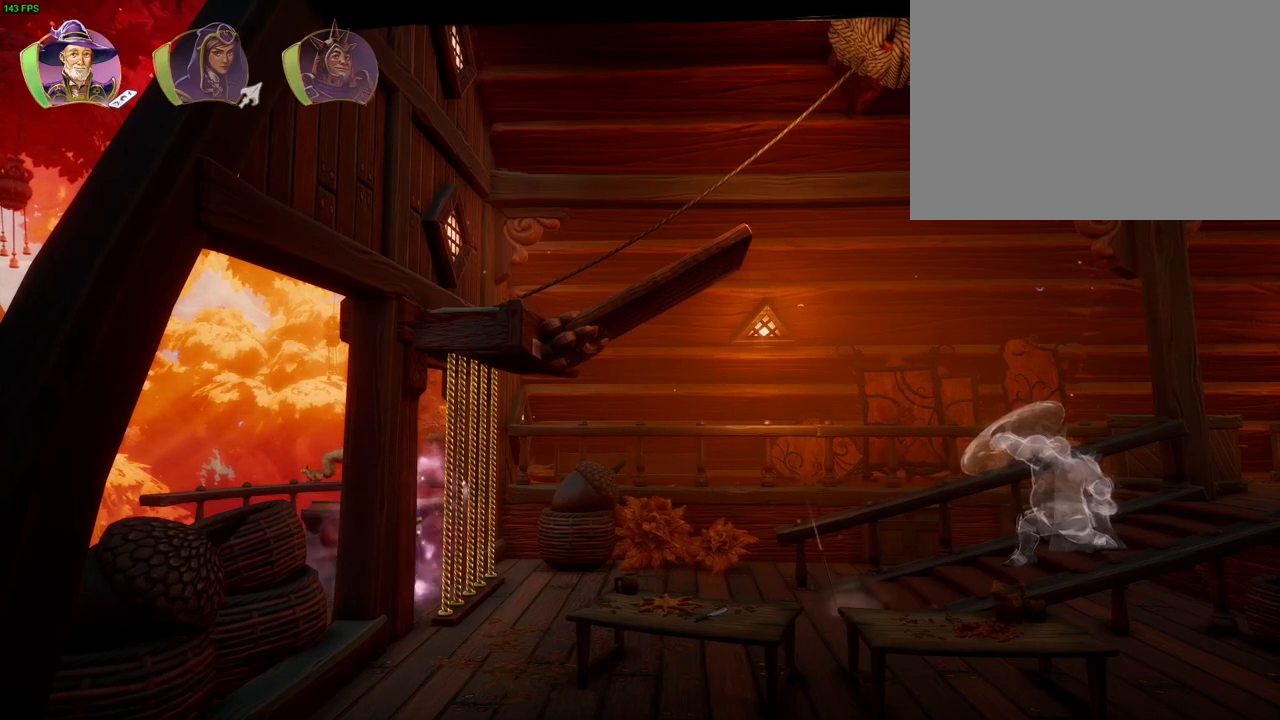
{"dt_ms": 500, "buttons": ["DPAD_DOWN"], "left_stick": "center", "right_stick": "center", "events": [[117, "L1", "up"], [417, "DPAD_DOWN", "down"]]}
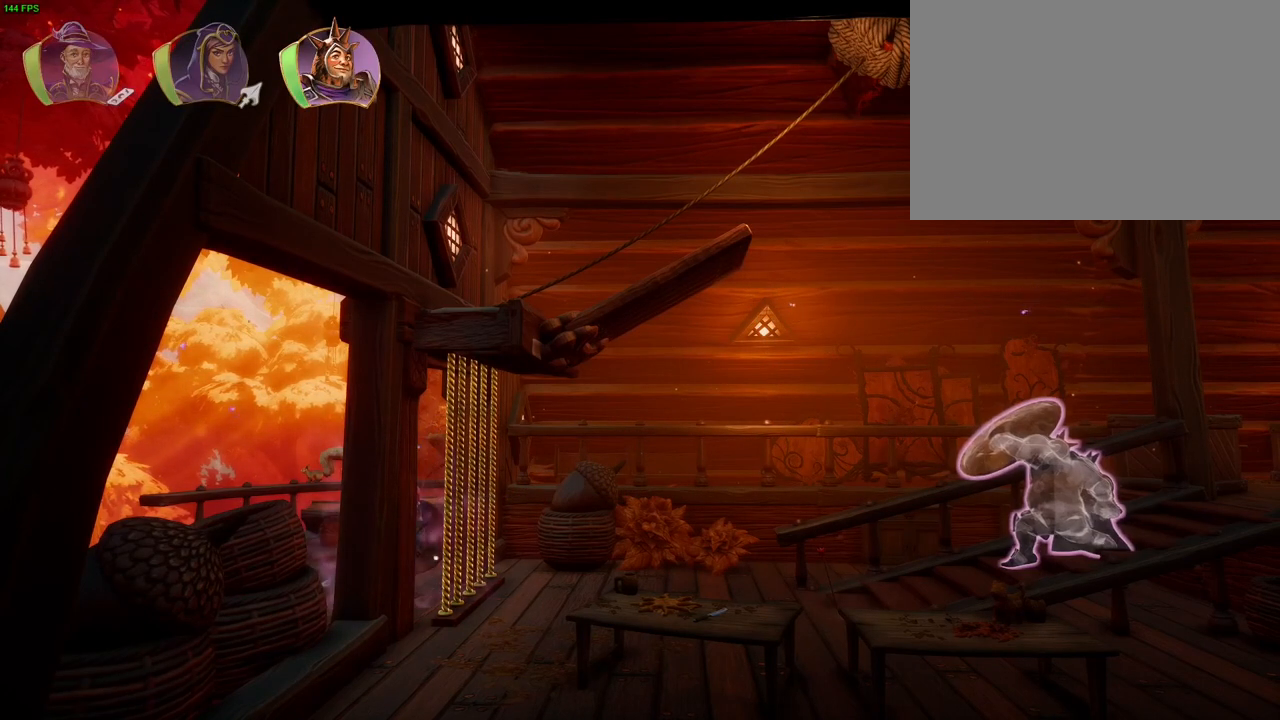
{"dt_ms": 500, "buttons": [], "left_stick": "left", "right_stick": "left", "events": [[17, "DPAD_DOWN", "up"], [200, "right_stick", "left"], [267, "left_stick", "left"]]}
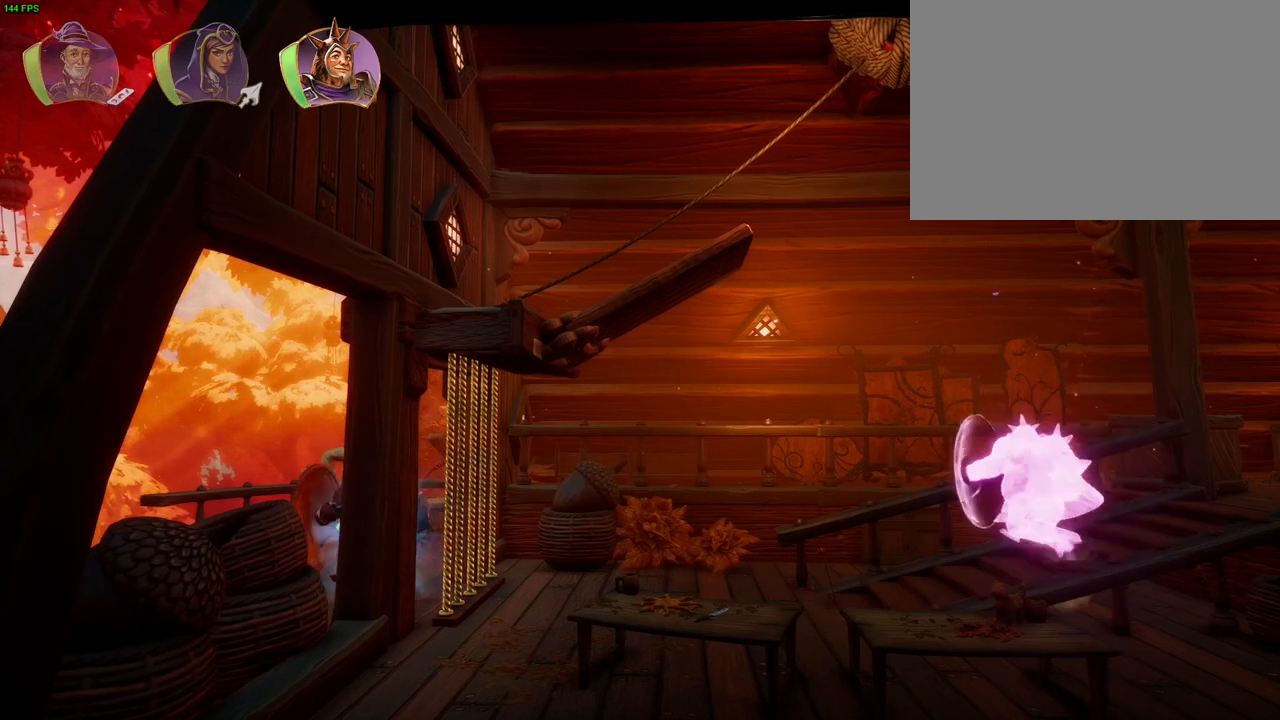
{"dt_ms": 500, "buttons": [], "left_stick": "center", "right_stick": "up-left", "events": [[117, "left_stick", "center"], [250, "right_stick", "up-left"]]}
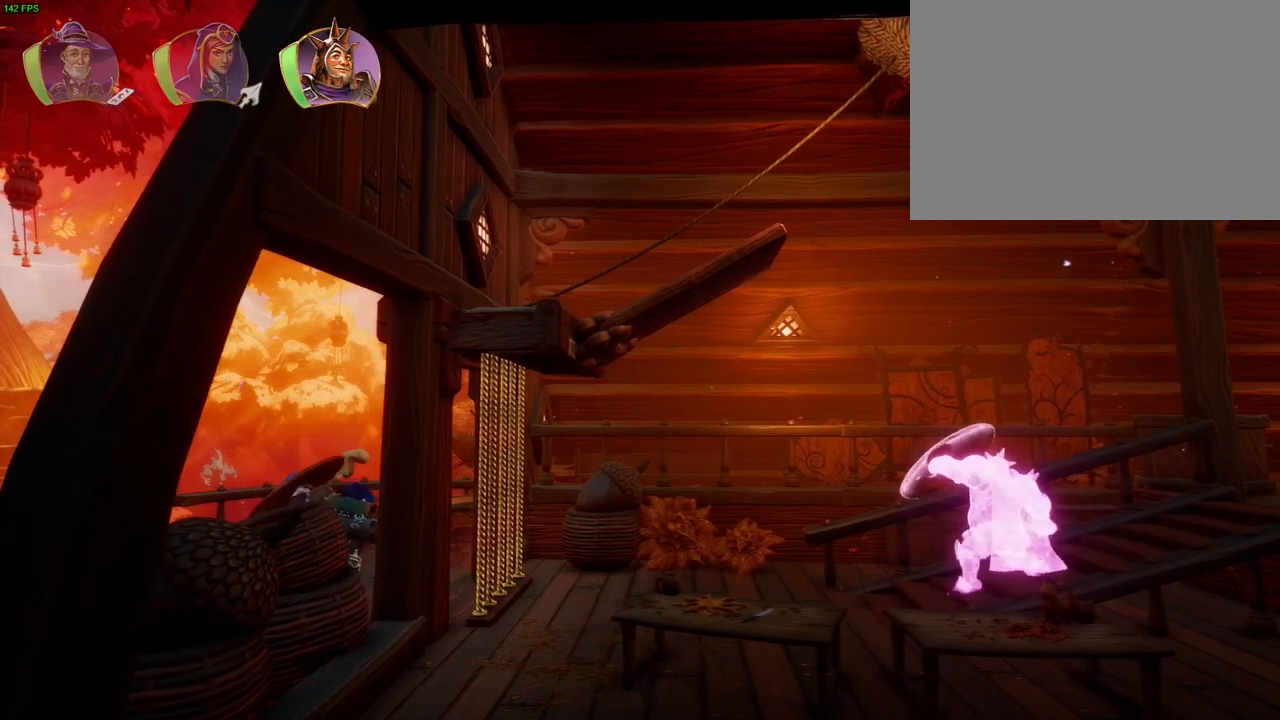
{"dt_ms": 500, "buttons": [], "left_stick": "center", "right_stick": "up-left", "events": [[333, "DPAD_DOWN", "down"], [417, "DPAD_DOWN", "up"]]}
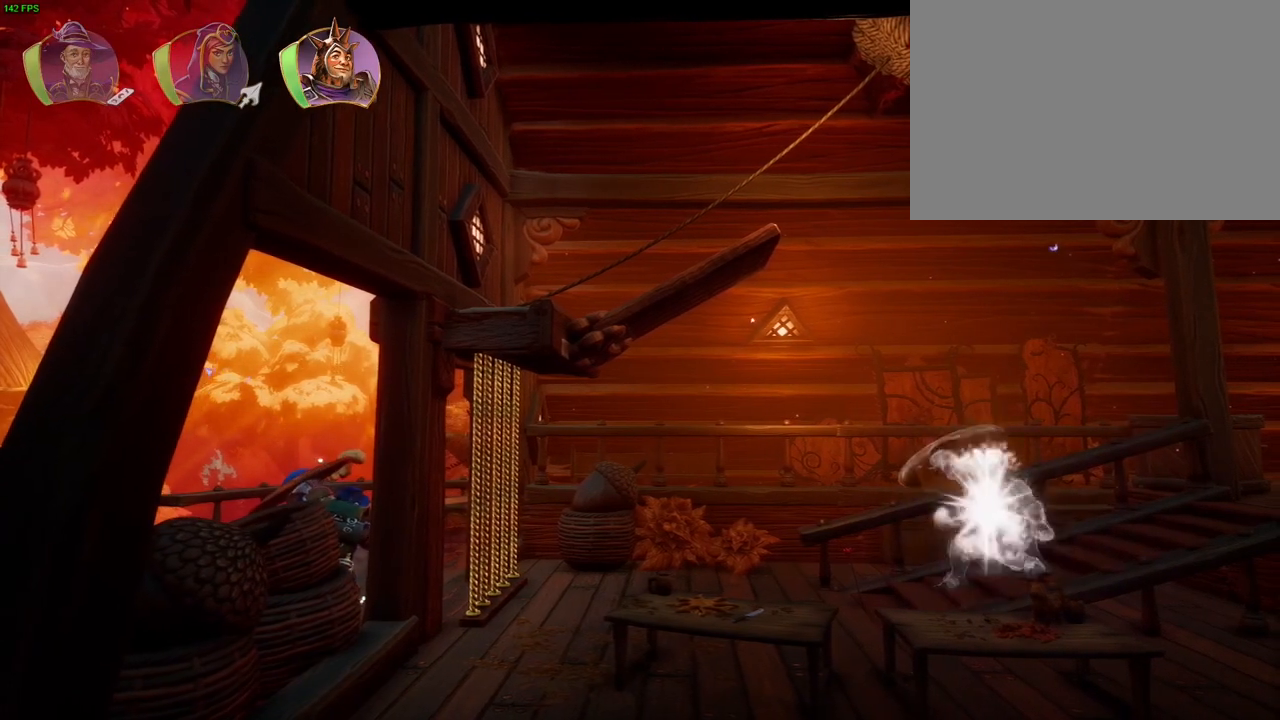
{"dt_ms": 500, "buttons": [], "left_stick": "center", "right_stick": "right", "events": [[50, "right_stick", "center"], [83, "left_stick", "right"], [117, "R1", "down"], [217, "R1", "up"], [317, "right_stick", "right"], [467, "left_stick", "center"]]}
+++
- EXERCISE GOAL
If an entry contains a picture, leave it out and repeat the rest exactly.

- RESULT OF THE TASK
{"dt_ms": 500, "buttons": ["DPAD_DOWN"], "left_stick": "center", "right_stick": "center", "events": [[117, "L1", "up"], [417, "DPAD_DOWN", "down"]]}
{"dt_ms": 500, "buttons": [], "left_stick": "left", "right_stick": "left", "events": [[17, "DPAD_DOWN", "up"], [200, "right_stick", "left"], [267, "left_stick", "left"]]}
{"dt_ms": 500, "buttons": [], "left_stick": "center", "right_stick": "up-left", "events": [[117, "left_stick", "center"], [250, "right_stick", "up-left"]]}
{"dt_ms": 500, "buttons": [], "left_stick": "center", "right_stick": "up-left", "events": [[333, "DPAD_DOWN", "down"], [417, "DPAD_DOWN", "up"]]}
{"dt_ms": 500, "buttons": [], "left_stick": "center", "right_stick": "right", "events": [[50, "right_stick", "center"], [83, "left_stick", "right"], [117, "R1", "down"], [217, "R1", "up"], [317, "right_stick", "right"], [467, "left_stick", "center"]]}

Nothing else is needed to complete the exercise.